Directions: Reproduce the material below word for word, beginning at the line that contains "Contact Me Page: Form" and stopping after the line that contains "7 ShapesLightingApp: 有了光照，场景相对的有了一定细节，后序还会更加完善。". Include both of those lines and nothing outside them.

Information provided:
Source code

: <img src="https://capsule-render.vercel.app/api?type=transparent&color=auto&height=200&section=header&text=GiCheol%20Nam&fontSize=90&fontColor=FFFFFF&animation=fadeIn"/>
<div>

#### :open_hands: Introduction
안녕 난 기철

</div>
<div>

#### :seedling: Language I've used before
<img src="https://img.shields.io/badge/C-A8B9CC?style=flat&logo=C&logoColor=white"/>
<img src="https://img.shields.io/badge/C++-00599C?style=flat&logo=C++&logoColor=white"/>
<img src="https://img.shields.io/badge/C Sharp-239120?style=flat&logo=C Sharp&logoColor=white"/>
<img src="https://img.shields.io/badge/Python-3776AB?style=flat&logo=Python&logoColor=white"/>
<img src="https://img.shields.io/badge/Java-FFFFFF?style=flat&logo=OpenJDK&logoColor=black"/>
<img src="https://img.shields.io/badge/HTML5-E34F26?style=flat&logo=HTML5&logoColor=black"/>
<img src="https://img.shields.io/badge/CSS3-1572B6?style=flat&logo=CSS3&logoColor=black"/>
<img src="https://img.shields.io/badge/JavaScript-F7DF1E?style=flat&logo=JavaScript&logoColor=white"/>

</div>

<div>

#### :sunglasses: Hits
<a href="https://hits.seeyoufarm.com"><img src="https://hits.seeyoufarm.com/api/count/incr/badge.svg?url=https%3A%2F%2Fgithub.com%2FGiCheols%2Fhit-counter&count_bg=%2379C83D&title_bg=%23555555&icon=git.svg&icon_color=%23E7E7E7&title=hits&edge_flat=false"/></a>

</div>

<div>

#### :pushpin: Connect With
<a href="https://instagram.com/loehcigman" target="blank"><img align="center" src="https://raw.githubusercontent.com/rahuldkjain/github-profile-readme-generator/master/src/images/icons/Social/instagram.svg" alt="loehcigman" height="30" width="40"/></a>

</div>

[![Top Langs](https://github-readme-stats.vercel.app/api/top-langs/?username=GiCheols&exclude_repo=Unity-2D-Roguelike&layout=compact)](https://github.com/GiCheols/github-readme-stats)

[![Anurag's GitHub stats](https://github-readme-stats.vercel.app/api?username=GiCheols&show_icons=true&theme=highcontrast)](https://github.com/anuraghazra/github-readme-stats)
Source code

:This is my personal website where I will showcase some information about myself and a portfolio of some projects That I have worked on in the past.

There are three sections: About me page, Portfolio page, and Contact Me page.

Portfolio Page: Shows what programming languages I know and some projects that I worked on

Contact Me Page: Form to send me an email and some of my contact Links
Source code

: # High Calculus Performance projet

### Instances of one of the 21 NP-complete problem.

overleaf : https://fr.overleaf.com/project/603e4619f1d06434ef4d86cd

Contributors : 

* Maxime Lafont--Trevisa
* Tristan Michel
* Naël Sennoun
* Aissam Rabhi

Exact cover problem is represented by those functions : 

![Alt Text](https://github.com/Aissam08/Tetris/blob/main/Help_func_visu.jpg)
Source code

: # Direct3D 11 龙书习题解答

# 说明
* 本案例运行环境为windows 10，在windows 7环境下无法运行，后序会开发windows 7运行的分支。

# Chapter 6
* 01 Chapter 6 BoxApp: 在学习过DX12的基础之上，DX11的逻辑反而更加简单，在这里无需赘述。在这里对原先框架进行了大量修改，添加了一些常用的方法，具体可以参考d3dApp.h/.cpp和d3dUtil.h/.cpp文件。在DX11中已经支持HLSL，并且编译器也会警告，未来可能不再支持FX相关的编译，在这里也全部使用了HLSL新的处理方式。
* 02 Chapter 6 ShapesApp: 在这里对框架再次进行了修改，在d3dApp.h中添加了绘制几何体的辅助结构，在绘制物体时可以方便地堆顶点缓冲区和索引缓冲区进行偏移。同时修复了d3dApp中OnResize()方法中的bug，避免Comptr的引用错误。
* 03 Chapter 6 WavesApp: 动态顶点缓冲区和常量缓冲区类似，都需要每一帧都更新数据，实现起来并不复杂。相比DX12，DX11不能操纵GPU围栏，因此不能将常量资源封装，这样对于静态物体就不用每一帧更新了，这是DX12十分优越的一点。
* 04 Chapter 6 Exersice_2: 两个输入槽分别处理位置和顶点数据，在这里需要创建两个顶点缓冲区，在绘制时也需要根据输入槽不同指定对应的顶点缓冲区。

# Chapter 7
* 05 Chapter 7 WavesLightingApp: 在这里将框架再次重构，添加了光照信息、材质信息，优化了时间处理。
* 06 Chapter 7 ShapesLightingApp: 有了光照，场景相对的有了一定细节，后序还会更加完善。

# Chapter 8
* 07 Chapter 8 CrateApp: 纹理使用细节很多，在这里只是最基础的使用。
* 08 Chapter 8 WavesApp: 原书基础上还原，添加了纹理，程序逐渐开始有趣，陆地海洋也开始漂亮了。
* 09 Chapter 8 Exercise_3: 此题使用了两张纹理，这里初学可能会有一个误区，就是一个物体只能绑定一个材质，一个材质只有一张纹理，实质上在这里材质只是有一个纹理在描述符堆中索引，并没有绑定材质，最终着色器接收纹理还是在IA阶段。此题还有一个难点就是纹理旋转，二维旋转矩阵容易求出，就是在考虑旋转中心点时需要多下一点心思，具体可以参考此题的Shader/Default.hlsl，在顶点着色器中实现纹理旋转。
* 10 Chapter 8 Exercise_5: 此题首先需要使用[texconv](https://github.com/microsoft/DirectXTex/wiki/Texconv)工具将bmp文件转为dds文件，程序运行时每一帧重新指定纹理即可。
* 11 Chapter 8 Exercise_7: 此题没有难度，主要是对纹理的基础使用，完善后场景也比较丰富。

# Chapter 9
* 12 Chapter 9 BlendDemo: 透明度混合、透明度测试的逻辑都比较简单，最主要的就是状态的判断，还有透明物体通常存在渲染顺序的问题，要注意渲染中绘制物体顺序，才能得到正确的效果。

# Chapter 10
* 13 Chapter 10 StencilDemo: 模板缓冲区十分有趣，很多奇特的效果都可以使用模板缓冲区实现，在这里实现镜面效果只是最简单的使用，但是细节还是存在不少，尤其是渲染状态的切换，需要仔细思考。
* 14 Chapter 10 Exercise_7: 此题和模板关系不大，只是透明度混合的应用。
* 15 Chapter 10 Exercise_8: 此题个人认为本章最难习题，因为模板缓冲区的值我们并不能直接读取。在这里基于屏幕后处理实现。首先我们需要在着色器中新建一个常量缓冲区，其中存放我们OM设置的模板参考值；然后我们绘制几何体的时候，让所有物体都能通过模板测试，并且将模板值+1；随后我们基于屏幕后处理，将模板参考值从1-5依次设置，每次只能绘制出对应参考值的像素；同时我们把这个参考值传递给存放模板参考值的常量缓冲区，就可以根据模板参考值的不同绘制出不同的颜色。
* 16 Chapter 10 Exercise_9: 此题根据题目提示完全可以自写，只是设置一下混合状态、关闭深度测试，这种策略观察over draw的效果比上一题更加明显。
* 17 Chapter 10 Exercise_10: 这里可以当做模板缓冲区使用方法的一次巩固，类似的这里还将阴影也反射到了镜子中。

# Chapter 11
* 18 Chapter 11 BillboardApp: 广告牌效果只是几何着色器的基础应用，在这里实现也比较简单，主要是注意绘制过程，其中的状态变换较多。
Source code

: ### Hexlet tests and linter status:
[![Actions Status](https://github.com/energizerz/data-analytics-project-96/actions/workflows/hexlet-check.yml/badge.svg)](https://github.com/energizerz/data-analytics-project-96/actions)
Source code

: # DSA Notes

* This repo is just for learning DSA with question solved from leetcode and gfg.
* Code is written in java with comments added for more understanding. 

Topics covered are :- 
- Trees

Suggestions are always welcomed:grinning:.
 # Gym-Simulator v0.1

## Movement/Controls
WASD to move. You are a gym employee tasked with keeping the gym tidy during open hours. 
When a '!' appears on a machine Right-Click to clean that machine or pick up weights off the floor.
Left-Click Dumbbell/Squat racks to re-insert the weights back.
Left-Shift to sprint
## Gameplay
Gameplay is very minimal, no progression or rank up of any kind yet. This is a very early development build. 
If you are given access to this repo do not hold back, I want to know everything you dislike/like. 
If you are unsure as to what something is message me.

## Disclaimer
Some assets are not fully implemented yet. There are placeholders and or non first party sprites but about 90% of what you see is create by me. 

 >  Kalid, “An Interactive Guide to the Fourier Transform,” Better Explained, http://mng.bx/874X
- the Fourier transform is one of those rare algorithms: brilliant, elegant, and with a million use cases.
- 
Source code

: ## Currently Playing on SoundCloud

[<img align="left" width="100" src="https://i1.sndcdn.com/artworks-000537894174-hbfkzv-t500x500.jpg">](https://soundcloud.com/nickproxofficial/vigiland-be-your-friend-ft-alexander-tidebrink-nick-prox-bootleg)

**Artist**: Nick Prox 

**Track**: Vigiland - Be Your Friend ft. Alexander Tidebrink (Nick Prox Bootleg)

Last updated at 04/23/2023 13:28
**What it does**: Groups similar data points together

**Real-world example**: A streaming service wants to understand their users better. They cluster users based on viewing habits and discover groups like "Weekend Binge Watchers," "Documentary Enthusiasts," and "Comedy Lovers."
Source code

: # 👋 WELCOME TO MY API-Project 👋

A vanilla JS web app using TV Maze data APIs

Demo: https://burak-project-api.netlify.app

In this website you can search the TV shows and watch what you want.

Answer space:
Contact Me Page: Form to send me an email and some of my contact Links
Source code

: # High Calculus Performance projet

### Instances of one of the 21 NP-complete problem.

overleaf : https://fr.overleaf.com/project/603e4619f1d06434ef4d86cd

Contributors : 

* Maxime Lafont--Trevisa
* Tristan Michel
* Naël Sennoun
* Aissam Rabhi

Exact cover problem is represented by those functions : 

![Alt Text](https://github.com/Aissam08/Tetris/blob/main/Help_func_visu.jpg)
Source code

: # Direct3D 11 龙书习题解答

# 说明
* 本案例运行环境为windows 10，在windows 7环境下无法运行，后序会开发windows 7运行的分支。

# Chapter 6
* 01 Chapter 6 BoxApp: 在学习过DX12的基础之上，DX11的逻辑反而更加简单，在这里无需赘述。在这里对原先框架进行了大量修改，添加了一些常用的方法，具体可以参考d3dApp.h/.cpp和d3dUtil.h/.cpp文件。在DX11中已经支持HLSL，并且编译器也会警告，未来可能不再支持FX相关的编译，在这里也全部使用了HLSL新的处理方式。
* 02 Chapter 6 ShapesApp: 在这里对框架再次进行了修改，在d3dApp.h中添加了绘制几何体的辅助结构，在绘制物体时可以方便地堆顶点缓冲区和索引缓冲区进行偏移。同时修复了d3dApp中OnResize()方法中的bug，避免Comptr的引用错误。
* 03 Chapter 6 WavesApp: 动态顶点缓冲区和常量缓冲区类似，都需要每一帧都更新数据，实现起来并不复杂。相比DX12，DX11不能操纵GPU围栏，因此不能将常量资源封装，这样对于静态物体就不用每一帧更新了，这是DX12十分优越的一点。
* 04 Chapter 6 Exersice_2: 两个输入槽分别处理位置和顶点数据，在这里需要创建两个顶点缓冲区，在绘制时也需要根据输入槽不同指定对应的顶点缓冲区。

# Chapter 7
* 05 Chapter 7 WavesLightingApp: 在这里将框架再次重构，添加了光照信息、材质信息，优化了时间处理。
* 06 Chapter 7 ShapesLightingApp: 有了光照，场景相对的有了一定细节，后序还会更加完善。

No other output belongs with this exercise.